Economía mata Nunca Más

La ciudad contra los recuperadores de residuos reciclables

Foto: revista Cítrica.

 

En 1789, poco después de la Revolución Francesa, el activo movimiento emancipador proclamó la Declaración de los Derechos del Hombre y del Ciudadano. Fue el antecedente de la doctrina contemporánea de los derechos humanos formulada tras la Segunda Guerra Mundial y el Holocausto, que llevó mucho después a la adopción de la Declaración Universal de los Derechos Humanos por la Asamblea General de las Naciones Unidas en 1948.

En la Argentina, en diciembre de 1983, apenas cinco días habían pasado desde la asunción del gobierno de Raúl Alfonsín cuando el propio Presidente anunció la conformación de un grupo de ciudadanos notables a efectos de relevar las violaciones de derechos humanos ocurridas durante el período dictatorial inmediatamente anterior. El resultado de ese trabajo fue el informe Nunca Más, que desde el mismo título aspiraba a asentar para siempre que las violaciones a los derechos humanos no fueran más que una materia del pasado, algo que una vez investigado nunca más volviera a ocurrir. Ello suponía que el mero esclarecimiento de las aberraciones cometidas por las fuerzas armadas en connivencia con sectores del poder económico, mediante los juicios de lesa humanidad, iba a ser suficiente para impedir repeticiones. En otras palabras, iba a permitir que el Nunca Más tuviera efectos duraderos.

### Datos recopilados
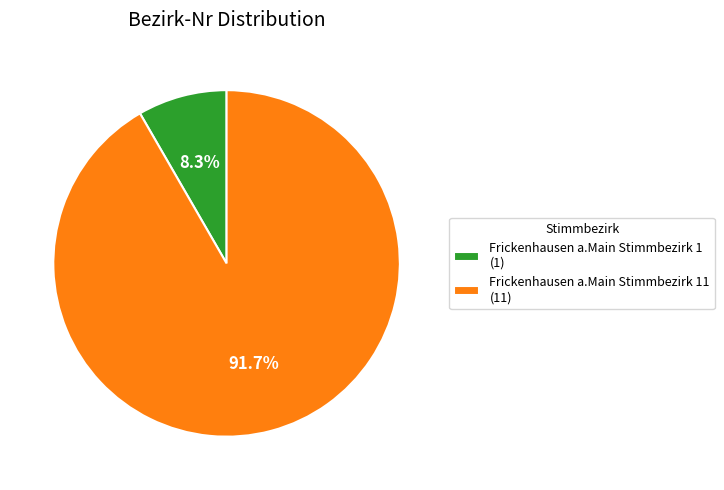

How many slices are in this pie chart?

2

### Tu tarea
Según el fragmento sobre el informe Nunca Más:
(a) ¿En qué año se proclamó la Declaración de los Derechos del Hombre y del Ciudadano?
(b) ¿Qué organismo adoptó la Declaración Universal de los Derechos Humanos en 1948?
(c) ¿Cuántos días después de asumir el gobierno anunció Raúl Alfonsín la conformación del grupo de ciudadanos notables?
Este material proviene de otra fuente.

### Respuesta
(a) En 1789.
(b) La Asamblea General de las Naciones Unidas.
(c) Cinco días.